The new tool, reportedly codenamed Project Monarch, is intended to support a cross-platform email. This would unite all the programs under one brand, as well as updating the current calendar app.

It is thought that the app will work across Windows 10, Windows 11, macOS and the web, allowing Microsoft to replace its existing Outlook Win32, UWP and Outlook for Mac clients. Microsoft currently has different versions of its email client for each platform. Ultimately, the new client should act more like Outlook for the web.

The program could be available for use as soon as March or April 2022 as part of the One Outlook app, before a general launch in autumn 2022.

The project, ZDNet reports, has apparently been tested internally for months with a large range of employees.

Microsoft will reportedly attempt to get Windows users to use the new Outlook, but will not force users to move to it.

Microsoft did not respond to a request for comment from The Independent before time of publication.

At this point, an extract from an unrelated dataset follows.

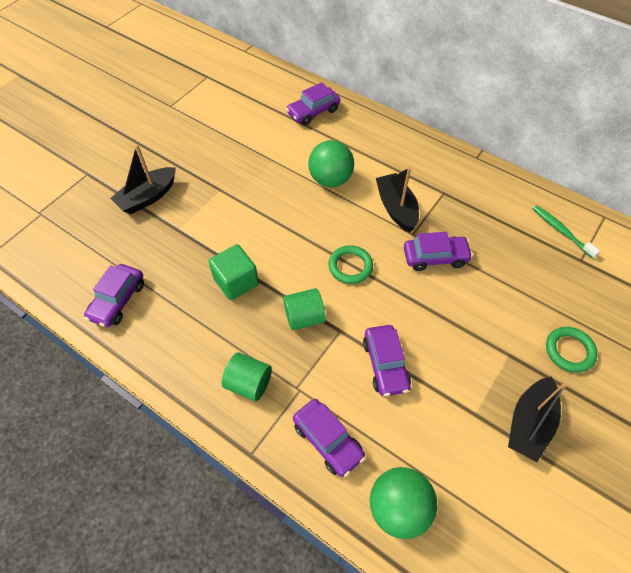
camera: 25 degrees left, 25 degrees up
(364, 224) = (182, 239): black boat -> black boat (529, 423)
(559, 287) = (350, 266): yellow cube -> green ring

As well as its email client, Microsoft has also been slowly updating its Paint, Snipping Tool, and other apps.

It is also set to finally bring Android apps on Windows 11 through the Microsoft Store and the Amazon App Store, something which has touted when the company launched the new operating system in October last year but has since been missing in releases.

Also set to be released are “taskbar improvements with call mute and unmute, easier window sharing and bringing weather to the taskbar, plus the introduction of two new redesigned apps, Notepad and Media Player”, Microsoft’s Panos Panay wrote in a blog post yesterday.